Hipaa Privacy Rule and Security Rule Overview and Basics

The Health Insurance Portability and Accountability Act of 1996 (HIPAA) touched on many ways that health care providers and health insurance companies do business. Two of the major areas where HIPAA changed the way medical organizations do business were in the areas of privacy and security. The rules themselves are long and complicated, but the following is a brief introduction to the privacy and security rules under HIPAA.

Privacy. HIPAA required the Secretary of the Department of Health and Human Services (HHS) to establish rules for protecting the privacy of health information if Congress did not makes those rules within three years of passing HIPAA. Those three years passed, and there was no action from Congress. In 1999, HHS published its first draft of the rules, which were eventually adopted in 2000. The rules were revised in 2002. The Privacy Rule can be broken down into: who is covered by the rule, what is protected, and what must be done.

The rule sets out a category of people and business called “covered entities” who must comply with the privacy rule. Covered entities include health plans, health care clearinghouses, and any health care provider who transmits health information in electronic form in connection with transactions for which the Secretary of HHS has adopted standards under HIPAA. Health plans are entities like insurance companies, HMOs, Medicare and Medicaid, and most employer-sponsored health benefit plans. Health care clearinghouses are businesses that take non-standard health information and convert it to standardized information for use by other organizations. And health care providers are doctors, hospitals, and other practitioners who send electronic information about their patients, such as when they file insurance claims for patients or when they input data into a hospital database.

The privacy rule also sets out what information is protected: “Protected Health Information” is any individually identifiable health information that is held or transmitted by a covered entity in any form: paper, electronic, or oral. If the information is about the health care, health condition, or payment for health care, and if the information can be linked to an individual person, then it is Protected Health Information and must be guarded.
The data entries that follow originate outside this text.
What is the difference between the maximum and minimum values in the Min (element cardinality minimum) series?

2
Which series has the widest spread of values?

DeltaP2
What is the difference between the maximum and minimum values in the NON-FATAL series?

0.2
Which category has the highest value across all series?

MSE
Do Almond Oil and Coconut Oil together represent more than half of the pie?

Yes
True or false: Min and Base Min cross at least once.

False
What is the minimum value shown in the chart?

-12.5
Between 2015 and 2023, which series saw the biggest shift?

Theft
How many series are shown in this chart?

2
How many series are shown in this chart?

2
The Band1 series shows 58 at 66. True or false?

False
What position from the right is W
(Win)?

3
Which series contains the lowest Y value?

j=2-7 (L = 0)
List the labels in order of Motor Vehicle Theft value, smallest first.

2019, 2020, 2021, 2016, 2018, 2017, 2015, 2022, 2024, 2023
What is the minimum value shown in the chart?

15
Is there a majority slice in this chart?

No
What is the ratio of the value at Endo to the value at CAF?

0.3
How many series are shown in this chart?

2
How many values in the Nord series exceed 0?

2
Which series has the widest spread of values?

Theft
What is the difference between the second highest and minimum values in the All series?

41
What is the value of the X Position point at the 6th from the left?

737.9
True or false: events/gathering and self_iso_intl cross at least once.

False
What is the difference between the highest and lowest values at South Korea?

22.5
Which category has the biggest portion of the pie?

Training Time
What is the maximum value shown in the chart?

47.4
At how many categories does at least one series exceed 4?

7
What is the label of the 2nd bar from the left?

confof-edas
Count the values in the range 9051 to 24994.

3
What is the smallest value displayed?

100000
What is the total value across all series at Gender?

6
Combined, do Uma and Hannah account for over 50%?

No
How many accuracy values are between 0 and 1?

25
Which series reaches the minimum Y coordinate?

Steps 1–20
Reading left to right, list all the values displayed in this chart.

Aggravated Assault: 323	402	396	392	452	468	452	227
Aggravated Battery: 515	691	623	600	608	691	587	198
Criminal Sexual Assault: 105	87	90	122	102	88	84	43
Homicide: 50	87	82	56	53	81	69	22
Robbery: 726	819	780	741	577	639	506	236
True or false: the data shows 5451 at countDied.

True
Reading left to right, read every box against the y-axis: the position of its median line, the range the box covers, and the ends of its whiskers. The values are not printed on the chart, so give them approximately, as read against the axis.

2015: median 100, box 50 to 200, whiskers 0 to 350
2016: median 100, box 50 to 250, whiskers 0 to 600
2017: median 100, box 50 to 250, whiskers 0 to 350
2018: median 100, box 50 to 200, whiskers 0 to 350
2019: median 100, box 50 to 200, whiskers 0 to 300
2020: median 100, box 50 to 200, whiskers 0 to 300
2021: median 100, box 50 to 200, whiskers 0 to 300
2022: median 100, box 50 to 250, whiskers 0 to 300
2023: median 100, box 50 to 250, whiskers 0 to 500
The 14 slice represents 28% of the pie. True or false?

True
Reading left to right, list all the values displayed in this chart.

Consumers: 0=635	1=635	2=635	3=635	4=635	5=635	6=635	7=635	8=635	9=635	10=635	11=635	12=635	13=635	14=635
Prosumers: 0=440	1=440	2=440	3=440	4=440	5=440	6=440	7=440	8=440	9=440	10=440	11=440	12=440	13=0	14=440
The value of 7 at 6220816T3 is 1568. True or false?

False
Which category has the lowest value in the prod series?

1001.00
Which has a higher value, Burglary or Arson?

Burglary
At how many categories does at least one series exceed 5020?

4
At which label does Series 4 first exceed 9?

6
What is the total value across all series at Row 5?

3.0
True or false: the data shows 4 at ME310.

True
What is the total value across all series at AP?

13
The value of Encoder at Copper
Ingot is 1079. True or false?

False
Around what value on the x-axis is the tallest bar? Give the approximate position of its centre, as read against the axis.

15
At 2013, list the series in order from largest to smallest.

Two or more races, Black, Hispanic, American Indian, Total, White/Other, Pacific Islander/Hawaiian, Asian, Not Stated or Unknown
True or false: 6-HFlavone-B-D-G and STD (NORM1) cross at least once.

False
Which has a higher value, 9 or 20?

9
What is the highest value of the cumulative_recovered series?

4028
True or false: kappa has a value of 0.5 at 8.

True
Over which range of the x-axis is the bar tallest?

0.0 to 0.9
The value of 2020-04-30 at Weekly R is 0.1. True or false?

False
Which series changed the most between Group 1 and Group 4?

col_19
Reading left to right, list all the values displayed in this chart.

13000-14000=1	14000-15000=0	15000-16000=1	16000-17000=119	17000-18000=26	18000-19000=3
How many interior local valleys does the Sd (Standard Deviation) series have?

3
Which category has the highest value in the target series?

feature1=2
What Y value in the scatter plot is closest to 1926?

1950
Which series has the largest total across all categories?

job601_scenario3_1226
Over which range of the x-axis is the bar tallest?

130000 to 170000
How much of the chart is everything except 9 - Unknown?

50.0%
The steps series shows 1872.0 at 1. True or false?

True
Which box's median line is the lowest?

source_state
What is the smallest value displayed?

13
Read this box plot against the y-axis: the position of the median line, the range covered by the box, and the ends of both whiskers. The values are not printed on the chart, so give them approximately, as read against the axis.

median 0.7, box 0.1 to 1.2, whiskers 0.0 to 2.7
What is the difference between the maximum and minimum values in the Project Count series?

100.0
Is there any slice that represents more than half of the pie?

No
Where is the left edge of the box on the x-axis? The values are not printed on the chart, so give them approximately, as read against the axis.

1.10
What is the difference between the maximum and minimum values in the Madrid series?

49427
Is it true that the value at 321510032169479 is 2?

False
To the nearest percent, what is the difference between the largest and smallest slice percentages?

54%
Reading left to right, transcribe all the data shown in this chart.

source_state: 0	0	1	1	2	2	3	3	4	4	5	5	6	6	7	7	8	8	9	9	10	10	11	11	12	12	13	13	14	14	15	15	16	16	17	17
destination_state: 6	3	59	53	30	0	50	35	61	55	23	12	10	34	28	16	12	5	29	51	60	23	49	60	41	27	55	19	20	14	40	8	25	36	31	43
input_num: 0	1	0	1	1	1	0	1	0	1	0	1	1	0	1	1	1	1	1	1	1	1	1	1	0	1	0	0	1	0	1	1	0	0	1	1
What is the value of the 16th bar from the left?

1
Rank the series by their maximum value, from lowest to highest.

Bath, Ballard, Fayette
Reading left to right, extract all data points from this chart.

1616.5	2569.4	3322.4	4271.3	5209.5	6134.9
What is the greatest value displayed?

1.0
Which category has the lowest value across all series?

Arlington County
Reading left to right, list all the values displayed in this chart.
The rule also tells covered entities what they can and cannot do. First, the entity can share any PHI if the individual gives written consent. But without written consent, the covered entity can only disclose PHI for six purposes: (1) to the individual; (2) for the treatment, payment, and health care operations of the covered entity; (3) after giving the individual an opportunity to agree or object; (4) incident to an otherwise permitted use and disclosure; (5) when the public interest is requires certain information to be passed, and (6) by making a limited data set from which certain direct identifiers of individuals have been removed.

Security.  The HIPAA law also required HHS to create a security rule, which it did in 1998.  It took five years for the draft rule to be finalized in 2003.

The Security Rule applies to the same covered entities as the privacy rule (health plans, healthcare clearinghouses, and healthcare providers.)  But the information that is subject to the Security Rule is only some of the PHI that is subject to the Privacy Rule: only the individually identifiable health information that a covered entity creates, receives, maintains or transmits in electronic form. The Security Rule does not apply to PHI transmitted orally or in writing.

Any Covered Entity that creates electronic PHI is required to: (1) ensure the confidentiality, integrity, and availability of all e-PHI they create, receive, maintain or transmit; (2) identify and protect against reasonably anticipated threats to the security or integrity of the information; (3) protect against reasonably anticipated, impermissible uses or disclosures; and (4) ensure compliance by their workforce.

The HIPAA privacy and security rules were just a small part of the entire law, but have changed the way that covered entities protect the personal information of their patients. The Privacy Rule prevents a covered entity from passing along personally identifiable information in any form. The Security Rule sets up standards for covered entities in the creation and retention of electronic health records.